Windows and Intel's market entry will force down Unix prices for users.
Early indications show that the combination of Microsoft's 64-bit SQL database server and Intel's 64-bit Itanium processor can beat almost all Unix database systems in outright performance and in cost per transaction.
Forthcoming products from Microsoft and Intel will make 64-bit computing affordable to smaller businesses, rather than just the reserve of big business and financial institutions. Further price pressure on Unix is expected as a result of a Microsoft tie-up with AMD, which has traditionally focused on the price-sensitive end of the PC market.
The launch is set to change the way users negotiate high-end computing contracts and radically reduce the cost of a range of enterprise applications. Similar commodity computing collapsed the price of desktop systems during the 1980s and 1990s.
Microsoft is planning to answer criticism of its database's performance with the release, on 24 April, of 64-bit SQL Server, which runs on a version of Windows 2003 designed for Intel's 64-bit Itanium processor.

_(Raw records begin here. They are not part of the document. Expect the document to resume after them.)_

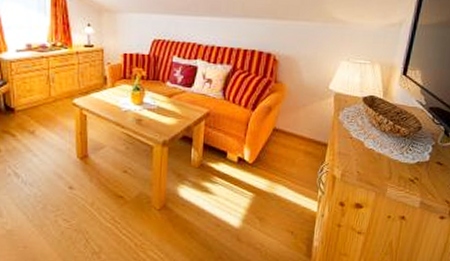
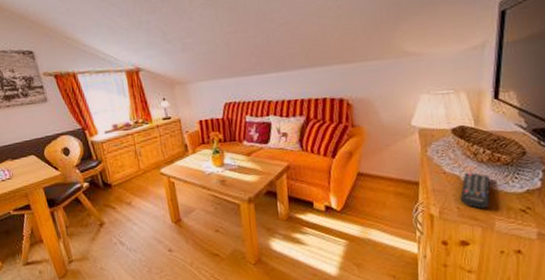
remote control: none [361,139,389,175] -> present [460,172,490,209]

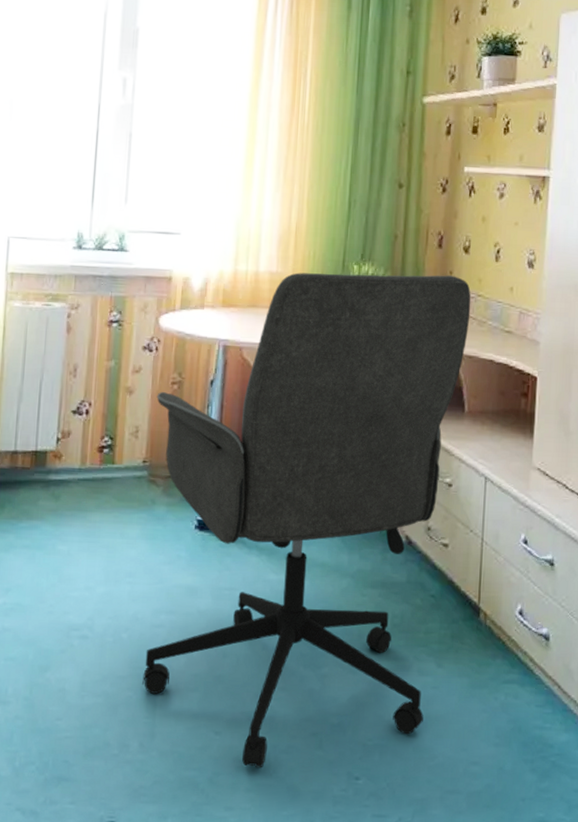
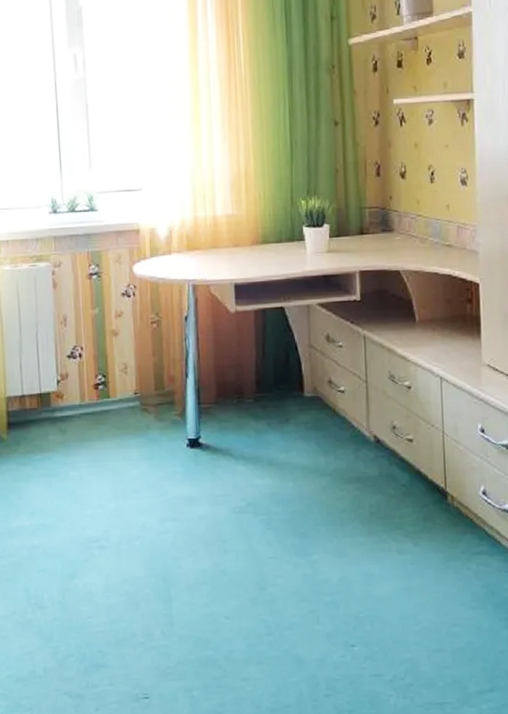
office chair: present [142,272,471,768] -> none [139,200,413,644]

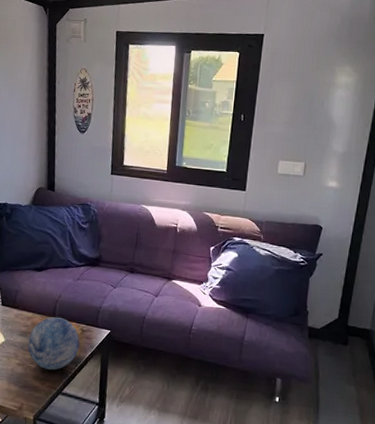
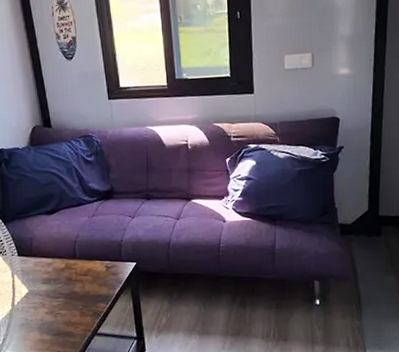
decorative orb: present [28,316,80,370] -> none [52,257,107,313]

Ian Brown, vice-president for research at Gartner, said, "The new high-end, scalable, partitionable Itanium-based servers will offer more of a challenge to Unix, and it means that users will have an alternative to a forced migration to Unix if they want scale."
NEC's Express 5800 server currently holds the number two slot in the Transaction Processing Performance Council benchmark for non-clustered servers. A $5.6m (£3.5m) Express 5800 configured with 32 1GHz Itanium II processors attained 433,100 transactions per minute running SQL Server and Windows 2003.
On the performance of the NEC hardware Richard Fichera, analyst at Forrester Research, recommended users benchmark comparable Itanium systems and use these figures to negotiate better deals with Unix suppliers.
Microsoft product manager Mitch Gatchalian, said, "In supply chain management, moving to 64-bit SQL Server will boost the performance of a 6Gbyte database." Users could improve the performance of their SAP supply chain simply by migrating data from their 32-bit SQL Server to the 64-bit product, he said.
Pressure on databases is set to increase as users deploy XML, which creates large databases that run more efficiently on 64-bit architectures, said Rob Hailstone, research director at IDC.
Do you really need 64-bit databases?
- 32-bit systems will be good enough for most applications
- Large databases which use more than 4Gbytes of data run more efficiently on 64-bit systems
- If you need Unix database performance, TPC benchmarks show that Itanium 2, 64-bit servers allow SQL Server to scale to levels comparable with databases on high-end Unix system
- XML data produces large databases so a 64-bit architecture gives headroom for growth
- 64-bit SQL Server is designed for mainstream servers.